There is a consensus that progress can only be made with more robust monitoring. To this end, the Healthcare Commission has beefed up its approach to assessing the effectiveness of patient safety alerts. Last year, it introduced spot checks requiring evidence of implementation on randomly chosen alerts as part of its NHS health checks.

'We have strengthened the way in which we assess implementation of patient safety alerts because there is no nationally available data to enable us to know how well trusts are doing this,' says Maggie Kemner, head of safety at the commission.

The spot checks will be part of next summer's health check but it is not known whether they will be continued when the incoming Care Quality Commission introduces a new assessment system.

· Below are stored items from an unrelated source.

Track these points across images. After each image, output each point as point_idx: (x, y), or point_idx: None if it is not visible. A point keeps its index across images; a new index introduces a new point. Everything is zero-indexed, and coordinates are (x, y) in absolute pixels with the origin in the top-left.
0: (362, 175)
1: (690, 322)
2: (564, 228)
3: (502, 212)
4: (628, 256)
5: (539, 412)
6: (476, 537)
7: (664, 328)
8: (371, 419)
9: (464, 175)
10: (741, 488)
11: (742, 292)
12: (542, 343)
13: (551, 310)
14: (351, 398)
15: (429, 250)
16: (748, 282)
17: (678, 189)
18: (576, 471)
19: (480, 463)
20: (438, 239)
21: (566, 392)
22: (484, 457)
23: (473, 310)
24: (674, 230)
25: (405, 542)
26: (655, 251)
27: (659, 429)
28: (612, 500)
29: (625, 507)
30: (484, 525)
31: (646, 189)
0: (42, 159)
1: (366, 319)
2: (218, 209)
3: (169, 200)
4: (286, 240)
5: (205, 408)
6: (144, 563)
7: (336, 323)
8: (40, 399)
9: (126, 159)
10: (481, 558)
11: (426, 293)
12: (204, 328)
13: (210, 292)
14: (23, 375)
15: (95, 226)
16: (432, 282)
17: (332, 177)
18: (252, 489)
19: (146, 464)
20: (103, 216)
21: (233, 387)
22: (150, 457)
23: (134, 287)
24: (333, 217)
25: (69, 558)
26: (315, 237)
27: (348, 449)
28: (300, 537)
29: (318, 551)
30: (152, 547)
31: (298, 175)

The current regulator is also undertaking research into how patient safety alerts are implemented and who is accountable for making changes, which will be published early next year. 'We are not aiming to find a best way - different trusts do things differently - but we would like to make sure from the feedback we get that the system for implementing alert recommendations is robust. We will be taking this learning to the new regulator,' she says.

Incentive

A further incentive for trusts to ensure implementation is to come from the NPSA, which has identified a set of preventable, but potentially catastrophic, events called 'never events'. If one of these occurs, it could result in trusts paying financial penalties for unsafe care. Reporting of 'never events' is due to start in 2009-2010.

Ms Lankshear believes that these tougher approaches to compliance are likely to make the biggest difference in raising the profile of patient safety alert implementation among trust managers.

'It's the monitoring of implementation that's important. At the end of the day, a policy has never saved anyone's life,' she says.